The protagonist is bookworm Bird, played with a subtlety beyond her years by Jade Pettyjohn (United States of Tara, Nickelodian’s School of Rock). Bird’s normal world of big thick books and Barbie dolls is shattered when “the curse” unexpectedly makes its first appearance at the sixth grade end-of-year picnic. She was wearing grandma’s white pants and “everyone” saw.
Bird really didn’t have anything to worry about though, because Jenny, her mom, was available to come to the rescue. But, wait. Jenny, played with whimsical and uninhibited MILFness by Katee Sackhoff (Syfy Channel’s Battlestar Galactica, Longmire) is the ultimate shallow narcissist. Bird is the real adult in the house, and Jenny has to do a lot of growing before she can help her daughter deal with this new phase in her life.
But, Bird has friends she can talk to, right? No such luck. Bird and her mom recently relocated from “the Valley” (as in “Valley Girl”) to a working class LA neighborhood called Echo Park. She has no friends.
Early on in the film, Jenny’s boyfriend Arlo, played by Jeremy Sisto (Robot and Frank, Break Point), goes outside to the front porch to have a smoke when the red flow crisis erupts. As I watched that scene, I wondered if I should do the same. But, I stuck with it and got to see an excellent film. I also learned things about tampons and pads of which I was completely unaware.

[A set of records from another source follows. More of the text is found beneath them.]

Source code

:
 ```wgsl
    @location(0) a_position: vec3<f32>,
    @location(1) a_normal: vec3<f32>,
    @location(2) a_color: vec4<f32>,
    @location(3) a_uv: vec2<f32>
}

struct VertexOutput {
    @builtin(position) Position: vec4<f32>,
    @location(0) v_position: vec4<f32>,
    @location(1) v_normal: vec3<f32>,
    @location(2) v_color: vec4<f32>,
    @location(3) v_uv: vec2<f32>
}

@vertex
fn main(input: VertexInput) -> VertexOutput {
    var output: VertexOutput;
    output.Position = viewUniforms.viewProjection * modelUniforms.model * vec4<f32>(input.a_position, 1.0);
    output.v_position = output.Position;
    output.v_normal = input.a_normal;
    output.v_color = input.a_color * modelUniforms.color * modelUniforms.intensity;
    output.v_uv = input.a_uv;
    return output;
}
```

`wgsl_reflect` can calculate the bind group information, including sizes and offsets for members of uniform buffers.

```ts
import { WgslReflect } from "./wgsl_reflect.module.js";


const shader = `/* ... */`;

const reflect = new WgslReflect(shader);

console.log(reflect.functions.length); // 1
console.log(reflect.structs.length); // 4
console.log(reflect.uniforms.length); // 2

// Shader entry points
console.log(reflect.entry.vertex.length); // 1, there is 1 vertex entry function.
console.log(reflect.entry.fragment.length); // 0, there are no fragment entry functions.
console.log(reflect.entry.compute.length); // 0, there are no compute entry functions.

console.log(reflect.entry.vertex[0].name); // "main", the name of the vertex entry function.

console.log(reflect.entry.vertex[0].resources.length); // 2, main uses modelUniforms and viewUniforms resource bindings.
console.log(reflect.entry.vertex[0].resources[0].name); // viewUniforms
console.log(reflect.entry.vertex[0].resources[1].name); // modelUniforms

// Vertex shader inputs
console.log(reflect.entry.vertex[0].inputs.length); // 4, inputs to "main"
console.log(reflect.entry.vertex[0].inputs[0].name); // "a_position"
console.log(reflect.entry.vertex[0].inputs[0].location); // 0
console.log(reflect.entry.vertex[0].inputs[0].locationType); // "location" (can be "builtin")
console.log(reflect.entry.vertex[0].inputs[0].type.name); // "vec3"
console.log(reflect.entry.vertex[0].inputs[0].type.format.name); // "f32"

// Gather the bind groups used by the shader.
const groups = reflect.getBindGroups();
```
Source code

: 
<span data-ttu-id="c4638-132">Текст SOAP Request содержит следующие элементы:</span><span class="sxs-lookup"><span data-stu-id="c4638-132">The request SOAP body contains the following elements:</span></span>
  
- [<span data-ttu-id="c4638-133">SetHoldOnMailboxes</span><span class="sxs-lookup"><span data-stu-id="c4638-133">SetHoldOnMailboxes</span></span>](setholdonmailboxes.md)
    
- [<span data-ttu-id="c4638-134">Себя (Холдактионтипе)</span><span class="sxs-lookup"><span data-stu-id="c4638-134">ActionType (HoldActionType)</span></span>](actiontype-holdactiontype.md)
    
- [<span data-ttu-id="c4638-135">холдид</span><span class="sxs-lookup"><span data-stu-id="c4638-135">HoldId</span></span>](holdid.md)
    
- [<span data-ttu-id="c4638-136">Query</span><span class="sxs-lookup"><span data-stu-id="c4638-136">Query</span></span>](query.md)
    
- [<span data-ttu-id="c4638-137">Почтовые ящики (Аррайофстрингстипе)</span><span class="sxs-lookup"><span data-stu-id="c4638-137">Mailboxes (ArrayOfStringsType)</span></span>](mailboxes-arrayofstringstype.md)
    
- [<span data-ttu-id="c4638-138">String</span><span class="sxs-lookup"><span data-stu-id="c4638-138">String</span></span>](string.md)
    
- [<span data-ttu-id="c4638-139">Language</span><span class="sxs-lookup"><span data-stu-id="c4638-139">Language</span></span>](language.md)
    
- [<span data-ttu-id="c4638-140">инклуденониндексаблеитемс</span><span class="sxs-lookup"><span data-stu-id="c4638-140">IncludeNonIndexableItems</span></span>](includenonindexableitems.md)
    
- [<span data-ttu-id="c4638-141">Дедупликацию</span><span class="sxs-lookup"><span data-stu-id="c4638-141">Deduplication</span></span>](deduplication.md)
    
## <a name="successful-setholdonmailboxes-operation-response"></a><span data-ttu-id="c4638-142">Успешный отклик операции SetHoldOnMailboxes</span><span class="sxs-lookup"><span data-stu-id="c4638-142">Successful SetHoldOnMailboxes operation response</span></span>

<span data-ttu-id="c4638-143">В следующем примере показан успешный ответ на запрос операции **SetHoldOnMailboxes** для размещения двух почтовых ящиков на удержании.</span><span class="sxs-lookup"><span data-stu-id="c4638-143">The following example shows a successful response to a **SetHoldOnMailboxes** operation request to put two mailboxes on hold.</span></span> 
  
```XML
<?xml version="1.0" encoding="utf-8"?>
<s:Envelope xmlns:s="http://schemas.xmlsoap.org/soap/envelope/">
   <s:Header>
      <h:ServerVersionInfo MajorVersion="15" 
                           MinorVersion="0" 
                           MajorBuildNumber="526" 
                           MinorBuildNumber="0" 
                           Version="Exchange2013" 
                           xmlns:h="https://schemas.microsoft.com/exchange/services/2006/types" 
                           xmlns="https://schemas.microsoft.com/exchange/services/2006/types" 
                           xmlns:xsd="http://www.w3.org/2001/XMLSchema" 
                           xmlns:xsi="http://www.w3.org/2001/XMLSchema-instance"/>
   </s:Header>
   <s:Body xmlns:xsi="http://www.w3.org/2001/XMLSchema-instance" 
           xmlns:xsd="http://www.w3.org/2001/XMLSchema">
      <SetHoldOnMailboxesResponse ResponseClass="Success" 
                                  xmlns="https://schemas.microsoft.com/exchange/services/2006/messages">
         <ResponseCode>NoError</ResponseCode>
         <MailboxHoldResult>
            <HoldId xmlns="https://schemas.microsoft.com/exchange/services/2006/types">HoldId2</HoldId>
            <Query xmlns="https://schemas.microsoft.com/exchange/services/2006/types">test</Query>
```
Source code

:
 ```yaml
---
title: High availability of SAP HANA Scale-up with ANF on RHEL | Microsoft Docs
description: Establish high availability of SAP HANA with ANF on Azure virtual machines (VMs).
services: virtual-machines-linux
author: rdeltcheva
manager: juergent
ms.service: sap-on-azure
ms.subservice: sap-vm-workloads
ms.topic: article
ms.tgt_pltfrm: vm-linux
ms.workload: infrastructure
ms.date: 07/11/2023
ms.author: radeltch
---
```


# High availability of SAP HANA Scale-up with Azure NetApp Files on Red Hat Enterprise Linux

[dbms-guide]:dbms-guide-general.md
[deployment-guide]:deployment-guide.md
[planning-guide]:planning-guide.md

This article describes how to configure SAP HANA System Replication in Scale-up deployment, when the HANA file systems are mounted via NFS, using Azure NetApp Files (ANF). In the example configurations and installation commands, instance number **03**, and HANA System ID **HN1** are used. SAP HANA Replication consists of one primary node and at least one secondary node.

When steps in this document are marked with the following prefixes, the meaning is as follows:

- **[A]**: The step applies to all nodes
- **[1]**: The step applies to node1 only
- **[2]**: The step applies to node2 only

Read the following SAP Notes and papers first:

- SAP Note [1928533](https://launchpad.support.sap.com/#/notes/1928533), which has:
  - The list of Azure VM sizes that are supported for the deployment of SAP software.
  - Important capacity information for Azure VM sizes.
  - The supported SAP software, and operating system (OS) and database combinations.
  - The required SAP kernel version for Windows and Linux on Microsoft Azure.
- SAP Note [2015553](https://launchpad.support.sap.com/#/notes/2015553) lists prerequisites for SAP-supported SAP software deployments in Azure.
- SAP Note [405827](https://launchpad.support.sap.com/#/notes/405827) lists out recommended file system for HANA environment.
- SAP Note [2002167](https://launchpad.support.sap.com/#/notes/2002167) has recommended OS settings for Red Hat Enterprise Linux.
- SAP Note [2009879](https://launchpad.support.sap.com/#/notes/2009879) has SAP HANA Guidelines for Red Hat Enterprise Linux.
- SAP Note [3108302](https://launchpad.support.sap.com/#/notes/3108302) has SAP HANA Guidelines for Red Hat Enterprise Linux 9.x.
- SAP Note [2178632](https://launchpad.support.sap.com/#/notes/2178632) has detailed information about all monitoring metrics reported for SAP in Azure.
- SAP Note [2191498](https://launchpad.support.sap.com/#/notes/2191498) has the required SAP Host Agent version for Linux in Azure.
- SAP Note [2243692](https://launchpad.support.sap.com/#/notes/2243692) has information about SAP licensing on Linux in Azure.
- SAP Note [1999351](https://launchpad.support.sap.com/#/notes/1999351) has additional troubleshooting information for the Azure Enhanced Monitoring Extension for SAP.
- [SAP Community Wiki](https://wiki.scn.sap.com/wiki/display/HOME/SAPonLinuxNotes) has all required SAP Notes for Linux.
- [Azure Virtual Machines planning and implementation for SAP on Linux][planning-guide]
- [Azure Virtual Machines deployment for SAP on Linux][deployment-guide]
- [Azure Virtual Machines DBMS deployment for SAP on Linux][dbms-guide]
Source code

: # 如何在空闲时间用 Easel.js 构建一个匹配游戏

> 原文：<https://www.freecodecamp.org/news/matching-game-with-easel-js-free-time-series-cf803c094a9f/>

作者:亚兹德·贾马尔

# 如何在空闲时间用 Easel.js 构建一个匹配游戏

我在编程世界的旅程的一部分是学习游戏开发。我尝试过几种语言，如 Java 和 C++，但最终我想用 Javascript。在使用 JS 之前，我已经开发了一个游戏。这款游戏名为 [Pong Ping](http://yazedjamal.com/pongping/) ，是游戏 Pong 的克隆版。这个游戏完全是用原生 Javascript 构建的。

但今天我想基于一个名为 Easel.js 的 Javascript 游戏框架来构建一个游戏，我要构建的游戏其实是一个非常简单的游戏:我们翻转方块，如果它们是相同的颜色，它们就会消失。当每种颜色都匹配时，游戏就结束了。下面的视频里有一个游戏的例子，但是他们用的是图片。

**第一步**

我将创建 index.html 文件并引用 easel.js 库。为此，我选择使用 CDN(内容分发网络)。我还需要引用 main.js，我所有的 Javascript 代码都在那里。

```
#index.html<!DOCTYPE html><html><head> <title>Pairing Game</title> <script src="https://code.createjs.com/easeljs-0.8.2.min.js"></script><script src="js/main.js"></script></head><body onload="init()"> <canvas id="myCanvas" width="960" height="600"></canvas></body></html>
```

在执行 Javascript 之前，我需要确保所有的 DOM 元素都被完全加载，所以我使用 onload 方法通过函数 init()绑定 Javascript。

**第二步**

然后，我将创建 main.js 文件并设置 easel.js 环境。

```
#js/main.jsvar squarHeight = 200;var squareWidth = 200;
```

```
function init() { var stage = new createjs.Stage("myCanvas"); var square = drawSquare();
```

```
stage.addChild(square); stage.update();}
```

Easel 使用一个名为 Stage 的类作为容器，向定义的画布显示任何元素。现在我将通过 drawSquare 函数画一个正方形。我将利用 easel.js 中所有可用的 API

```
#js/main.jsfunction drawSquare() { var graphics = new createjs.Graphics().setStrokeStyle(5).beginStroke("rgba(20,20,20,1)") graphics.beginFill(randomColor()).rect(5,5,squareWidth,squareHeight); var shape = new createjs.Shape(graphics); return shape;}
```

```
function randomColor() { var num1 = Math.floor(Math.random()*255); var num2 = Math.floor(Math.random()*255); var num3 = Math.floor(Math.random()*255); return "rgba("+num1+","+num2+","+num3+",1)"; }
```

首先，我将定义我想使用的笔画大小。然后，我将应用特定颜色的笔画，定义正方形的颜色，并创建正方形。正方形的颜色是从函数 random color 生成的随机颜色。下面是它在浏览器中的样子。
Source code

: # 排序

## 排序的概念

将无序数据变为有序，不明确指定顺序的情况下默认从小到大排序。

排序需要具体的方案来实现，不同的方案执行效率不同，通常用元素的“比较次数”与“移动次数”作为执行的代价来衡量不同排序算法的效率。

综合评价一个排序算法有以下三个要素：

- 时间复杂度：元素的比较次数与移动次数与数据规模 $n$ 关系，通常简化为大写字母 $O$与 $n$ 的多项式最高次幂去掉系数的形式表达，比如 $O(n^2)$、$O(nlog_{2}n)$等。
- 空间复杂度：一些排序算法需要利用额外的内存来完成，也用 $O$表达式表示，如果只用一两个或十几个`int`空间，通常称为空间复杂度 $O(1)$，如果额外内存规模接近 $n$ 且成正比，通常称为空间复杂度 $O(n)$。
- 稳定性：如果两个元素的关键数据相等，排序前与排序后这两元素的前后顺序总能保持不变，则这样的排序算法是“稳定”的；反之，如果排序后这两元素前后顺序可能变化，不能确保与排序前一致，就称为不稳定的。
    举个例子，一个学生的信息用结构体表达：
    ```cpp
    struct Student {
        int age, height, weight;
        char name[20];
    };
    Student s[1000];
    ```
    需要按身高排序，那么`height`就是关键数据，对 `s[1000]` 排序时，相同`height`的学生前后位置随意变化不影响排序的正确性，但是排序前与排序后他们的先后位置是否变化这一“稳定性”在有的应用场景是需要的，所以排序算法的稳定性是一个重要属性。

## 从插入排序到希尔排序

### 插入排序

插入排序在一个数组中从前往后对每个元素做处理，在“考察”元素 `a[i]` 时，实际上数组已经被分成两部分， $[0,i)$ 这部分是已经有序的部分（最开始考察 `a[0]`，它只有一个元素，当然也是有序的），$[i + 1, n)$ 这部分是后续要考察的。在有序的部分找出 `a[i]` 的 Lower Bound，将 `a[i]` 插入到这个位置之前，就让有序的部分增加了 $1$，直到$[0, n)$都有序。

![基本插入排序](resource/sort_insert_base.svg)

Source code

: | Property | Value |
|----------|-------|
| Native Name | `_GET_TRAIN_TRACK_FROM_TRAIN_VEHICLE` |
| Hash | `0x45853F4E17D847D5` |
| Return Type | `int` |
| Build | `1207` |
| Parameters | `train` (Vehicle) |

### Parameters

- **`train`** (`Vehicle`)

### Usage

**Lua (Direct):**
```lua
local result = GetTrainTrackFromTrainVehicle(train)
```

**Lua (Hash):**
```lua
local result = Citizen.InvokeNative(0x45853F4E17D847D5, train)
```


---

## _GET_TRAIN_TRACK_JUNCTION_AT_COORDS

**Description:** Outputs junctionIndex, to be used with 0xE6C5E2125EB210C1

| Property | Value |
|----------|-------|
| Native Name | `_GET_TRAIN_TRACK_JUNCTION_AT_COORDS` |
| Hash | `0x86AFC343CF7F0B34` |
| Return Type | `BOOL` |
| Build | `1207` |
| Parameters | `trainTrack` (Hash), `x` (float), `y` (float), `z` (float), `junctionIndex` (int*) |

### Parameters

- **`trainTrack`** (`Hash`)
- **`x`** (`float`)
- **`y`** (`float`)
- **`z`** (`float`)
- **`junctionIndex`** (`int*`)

Highlights of Bird’s journey include a ritual introduction to womanhood by Jenny’s hippie girlfriends, a misguided appeal for help to an abortion clinic, and her struggle to get her mom to stop calling her “Little Bird” (The character’s real name is Robin).
There is one more first for Bird: a first kiss. This comes from Carlos, played by Diego Josef (Ugly Benny, Message from the King).
The interactions between Bird, Jenny, Arlo, and Carlos are both entertaining and believable. Although, from a screenwriting aspect, Jenny is the antagonist, none of the leads are really unlikable, though you may want to scream at Jenny for her incessant, impenetrable self-centeredness.
In a statement provided by publicists for the film, writer/director Barton admitted that the film was somewhat autobiographical. “I’m so grateful to be able to bring to the screen a story that 50 percent of the human population goes through but that so few of us talk about because it’s still considered a taboo subject. There’s a shift toward lifting that taboo, but we’re just getting started. I’m glad this film can be part of that.” More comments from Barton can be seen in the video below.
Girl Flu is not yet rated. And, yes, that thing the lady is hanging on to in the poster is a tampon. See, I learned something.